The United Nations team in Afghanistan today released its new road map which prioritizes the needs and rights of those most vulnerable, including women and girls, children and youth, internally displaced persons, returnees, refugees, ethnic and religious minorities and focuses on essential services, among other things.

The Office for the Coordination of Humanitarian Affairs says that, halfway into 2023, it has only received 20 per cent of the $54.8 billion needed to help the one in 22 people globally that require assistance. Further, unequal funding across emergencies has challenged the Office’s ability to respond to surging needs.

The World Food Programme reports that, starting next month, it will suspend assistance for over 200,000 people in Palestine — 60 per cent of its caseload — due to severe funding shortfalls.
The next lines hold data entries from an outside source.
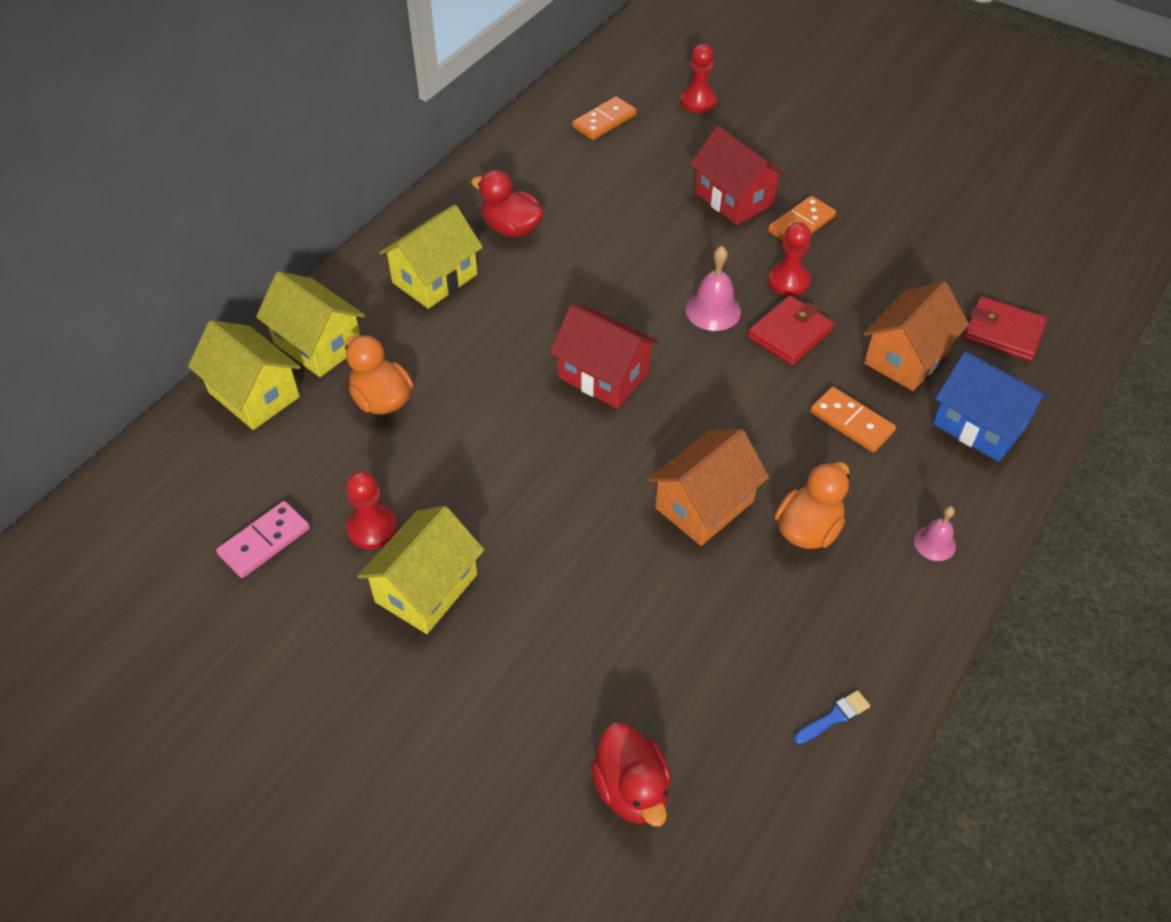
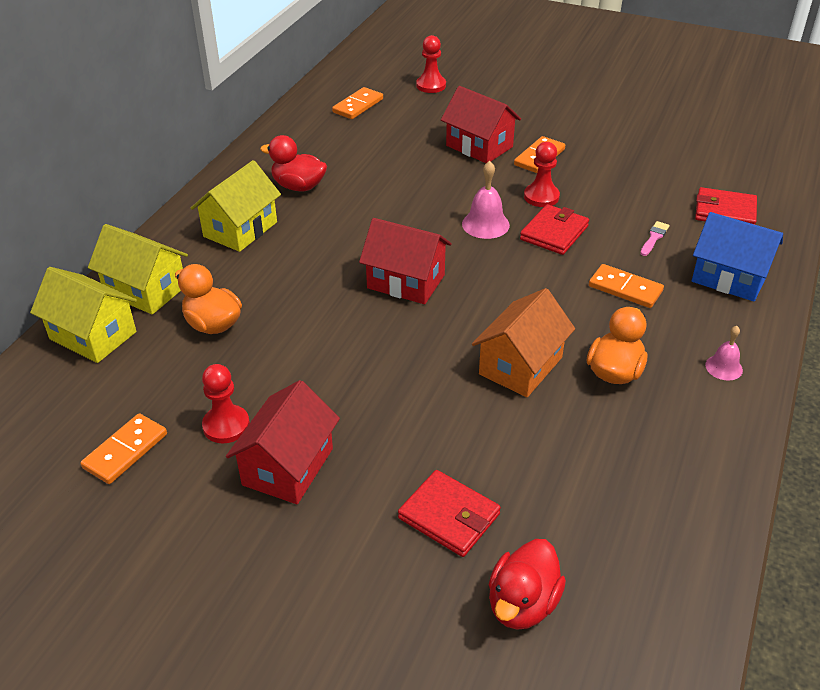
camera: 10 degrees left, 10 degrees down
(264, 542) = (125, 451): pink domino -> orange domino
(426, 588) = (288, 466): yellow house -> red house
(580, 675) = (449, 516): none -> red wallet
(631, 789) = (522, 604): red duck -> red duck turned 60 degrees clockwise
(834, 717) = (685, 514): blue brush -> none
(906, 357) = (654, 238): orange house -> pink brush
It urgently needs $51 million to continue providing life-saving food and cash aid to 350,000 Palestinians until the end of this year.

Fighting in Sudan continues to exact a heavy toll on civilians, and the World Health Organization (WHO) warns that many will die due to lack of essential services and disease outbreaks. Amidst critically low medical supplies and an increasing number of refugees, United Nations agencies are providing relief.

A new report by the Food and Agriculture Organization says that more than one in two preschool-aged children – approximately 372 million children, three quarters who live in South and East Asia, the Pacific and sub-Saharan Africa - suffer from the lack of at least one of three micronutrients; iron, vitamin A or zinc.